Altersflecken häufig, aber harmlos
Häufige, aber harmlose Hautveränderungen in späteren Jahren sind Alters- bzw. Sonnenflecken (Braunfärbung durch UV-Schäden) Altersflecken und Blutschwämmchen. Auch Couperose, geplatzte Äderchen meist im Wangenbereich und auf der Nase, tritt auf. Es gibt spezielle Cremes, schneller Wechsel zwischen kalter und heißer Luft (etwa beim Wintersport, Sauna) begünstigt das Auftreten. Bei Männern sind häufig mitesserartige, schwarze Pünktchen in der Wangengegend und lederne Haut im Nacken zu beobachten.
Haut im Alter
Generell reagiert Altershaut eher empfindlich auf Umwelteinflüsse und neigt zu Überreaktion. Prof. Dr. Beatrix Volc-Platzer, Vorstand der dermatologischen Abteilung im Donauspital-SMZ Ost Wien: „Weil die Talgdrüsen ihre Funktion reduzieren und die Wasserbindungsfähigkeit nicht mehr so hoch ist, trocknet die Haut im Alter leichter aus. Daher kann es auch häufiger zu Ekzemen kommen. Beim Ekzema craquelée etwa sieht die Haut aus wie gesprungenes Porzellan mit feinen Rissen. Ein häufiges Problem, bei übergewichtigen Patienten, stellt die ’Intertrigo’, Rötungen und Entzündungen in den großen Beugen, dar.“ Die Spezialistin empfiehlt rückfettende Pflegemittel mit fünf Prozent Harnstoff, ausreichend Glycerin oder Milchsäure zur Vorbeugung.

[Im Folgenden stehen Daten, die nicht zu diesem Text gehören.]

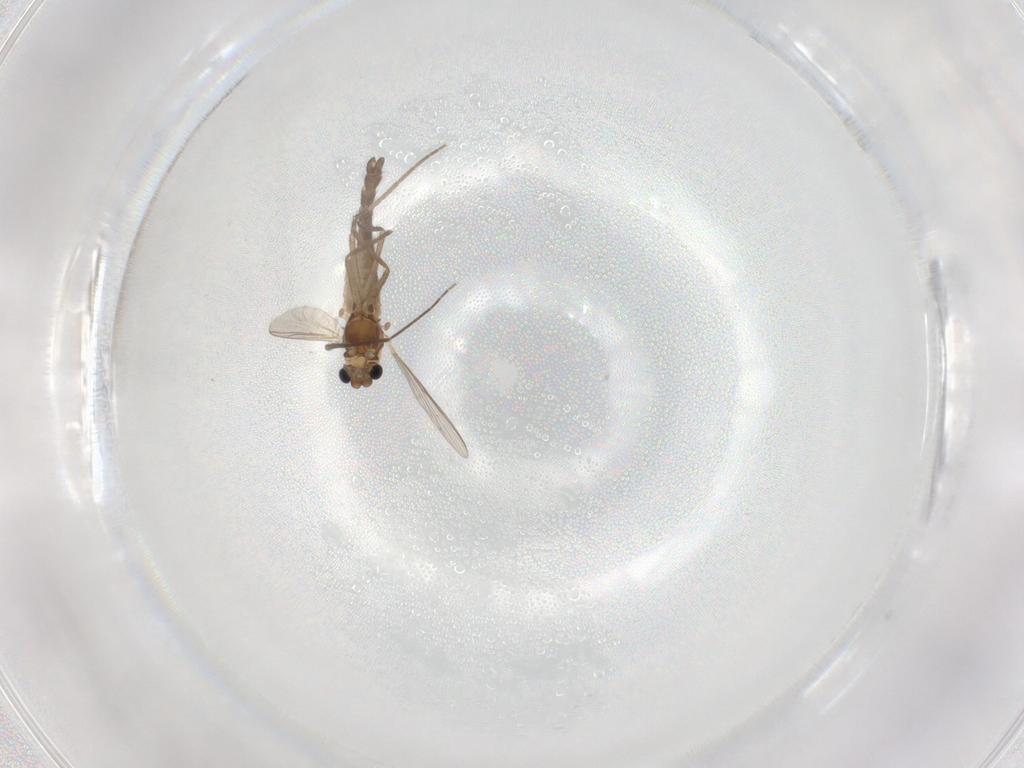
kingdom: Animalia
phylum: Arthropoda
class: Insecta
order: Diptera
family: Chironomidae
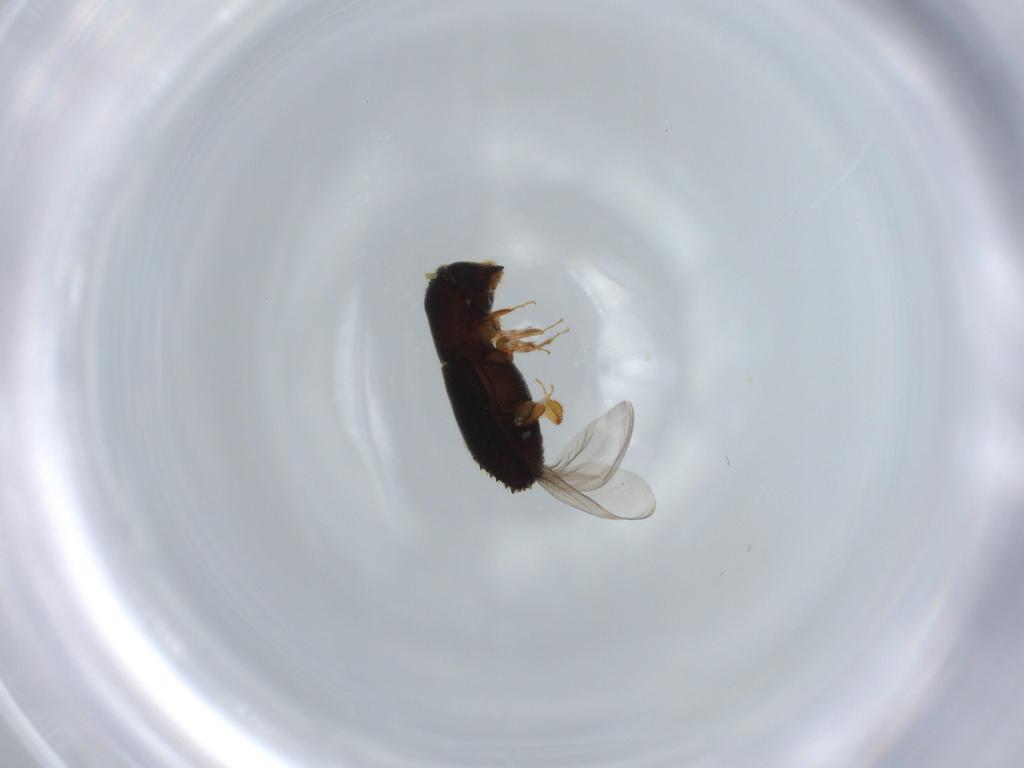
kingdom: Animalia
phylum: Arthropoda
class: Insecta
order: Coleoptera
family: Curculionidae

Keine harmlosen Alterserscheinungen sind aktinische Keratosen. Wie bereits mehrfach berichtet (weil hier wirklich eine unterschätzte Gefahr lauert!), handelt es sich dabei um beginnenden weißen Hautkrebs. Dieser entwickelt sich zumeist an Stirn, Nase, Wangen, Ohrmuscheln und bei Männern im Glatzenareal – den so genannten "Sonnenterassen". Auch Nacken, Unterarme und Handrücken können betroffen sein. Es zeigen sich rötliche Flecken mit rauer Schuppung, die man tasten kann. Typischerweise formen sich diese Veränderungen zu kleinen Gruppen.

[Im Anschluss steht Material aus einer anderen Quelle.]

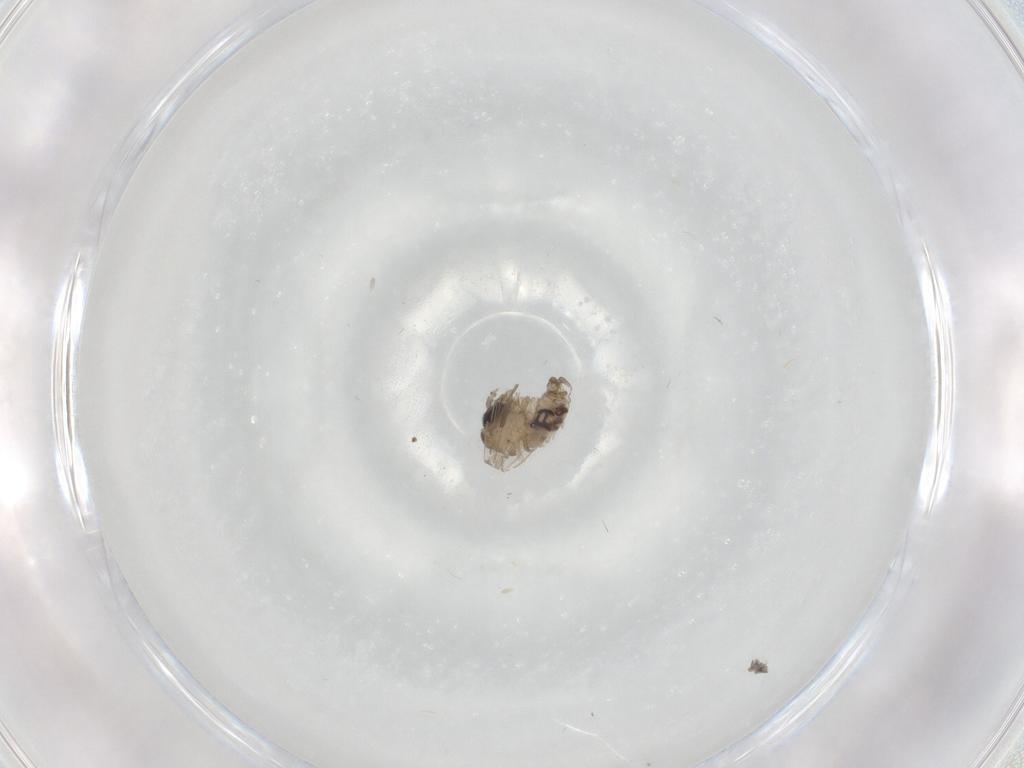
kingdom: Animalia
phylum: Arthropoda
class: Insecta
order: Diptera
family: Psychodidae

Hier kann Ignoranz tödlich sein! Frühzeitige Entfernung hingegen bedingt Heilung.
Weil im Alter die elastischen Fasern an Zugkraft verlieren und Kollagen abgebaut wird, kommt es zum Erschlaffen. Oft sind die Augenlider betroffen. Schlupflider, die beim Lesen stören bzw. die Sehfähigkeit einschränken, können auf Krankenkassenkosten chirurgische behandelt werden.
Bei der Entfernung von Altersflecken hat sich Laseranwendung bewährt.
Pflege für jedes Alter
Ab etwa 25 Jahren baut die Haut bereits langsam ab. So arbeiten Sie dagegen: Sonnenschäden so gering wie möglich halten, Feuchtigkeit auffüllen, Bindegewebsfasern unterstützen, Vitamin A, Bund E zuführen, freie Radikale blocken. All dies ist mit modernen Produkten möglich. Lassen Sie aber Ihren Hauttyp bestimmen.
Im Alter ist rückfettende Pflege besonders wichtig. Duschen Sie häufiger, anstatt ein Vollbad zu nehmen, und benützen Sie Anti-Falten-Cremes bzw. straffende Körperlotions. Trinken Sie ausreichend Wasser und gehen Sie regelmäßig zur Hautkrebsvorsorge!